Could Climate Change Increase the Risk of Charles Darwin’s Cryptic Killer?
Charles Darwin accomplished a lot in his 73 years on Earth especially when you consider that much of his life was plagued with illness. He once said that "[e]ven ill-health, though it has annihilated several years of my life, has saved me from the distractions of society and amusement."
His mysterious symptoms, which included nausea, general malaise, chest pain, and fever, went largely undiagnosed at the time, but today many question whether Darwin’s “silent killer” was actually Chagas Disease. Chagas Disease is a parasitic illness caused by kissing bugs, which get their name because they bite so close to the mouth of their often sleeping victims.
Kissing Bugs Heading North?

━━━

◆ **Tasks for this exercise**:
1/ In the article on Darwin and Chagas Disease, shorten the paragraph beginning "Charles Darwin accomplished a lot" to a single sentence that keeps its main facts.
2/ Pick up the article on Darwin and Chagas Disease after its final heading, "Kissing Bugs Heading North?", and write the section that follows it.

◆ **Provided information**:

━━━

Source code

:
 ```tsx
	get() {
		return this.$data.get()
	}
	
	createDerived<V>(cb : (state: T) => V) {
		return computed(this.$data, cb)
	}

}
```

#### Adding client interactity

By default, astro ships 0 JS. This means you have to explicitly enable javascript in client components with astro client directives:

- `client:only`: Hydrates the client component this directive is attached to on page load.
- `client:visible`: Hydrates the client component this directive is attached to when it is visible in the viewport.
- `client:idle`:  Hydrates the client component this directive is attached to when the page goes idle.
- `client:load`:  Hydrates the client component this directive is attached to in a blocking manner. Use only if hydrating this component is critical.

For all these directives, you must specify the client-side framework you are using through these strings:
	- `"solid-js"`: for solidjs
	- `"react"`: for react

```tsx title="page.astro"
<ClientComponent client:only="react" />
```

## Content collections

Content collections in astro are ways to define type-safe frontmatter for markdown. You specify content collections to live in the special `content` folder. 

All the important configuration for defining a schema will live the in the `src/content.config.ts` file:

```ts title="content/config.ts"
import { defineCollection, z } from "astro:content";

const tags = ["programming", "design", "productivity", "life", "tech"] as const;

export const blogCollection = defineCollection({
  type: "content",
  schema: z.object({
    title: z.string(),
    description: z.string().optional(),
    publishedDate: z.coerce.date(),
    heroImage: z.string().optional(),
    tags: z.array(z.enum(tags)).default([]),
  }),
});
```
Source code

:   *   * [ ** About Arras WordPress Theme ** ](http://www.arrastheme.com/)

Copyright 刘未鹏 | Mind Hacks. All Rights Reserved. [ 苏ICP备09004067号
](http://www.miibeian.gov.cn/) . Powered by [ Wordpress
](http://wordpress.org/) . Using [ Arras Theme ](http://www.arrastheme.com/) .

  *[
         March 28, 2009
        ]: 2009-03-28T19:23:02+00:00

━━━

◆ **Answers in order**:
1/ Despite being ill for much of his 73 years, Charles Darwin achieved a great deal and once said that ill-health, though it had cost him several years, spared him the distractions of society and amusement.

2/
While the disease was thought to be incredibly rare in the US, recent studies show that rising temperatures could mean that the illness is spreading north. A story in Science Daily reported that Lori Stevens and her colleagues at the University of Vermont said that 38 percent kissing bugs that they collected in Arizona and California contained human blood. And 50 percent of the bugs collected also carried tryparosoma cruzi, the parasite that causes Chagas disease.
Eight to 10 million people, mostly in rural areas of Mexico, Central, and South America have the disease, making it the most infectious parasitic disease in the Americas.
"We know the bugs are already across the bottom two-thirds of the U.S., so the bugs are here, the parasites are here. Very likely with climate change they will shift further north and the range of some species will extend," she says.
It’s a tricky disease because it starts with a fever, swelling of one eye, and general malaise and then goes into remission for years. When the disease comes back it’s marked by constipation, digestive pain, pain in the abdomen, and swallowing difficulties. Eventually, it wreaks havoc on the digestive and cardiovascular system, as it’s thought to have done with Darwin.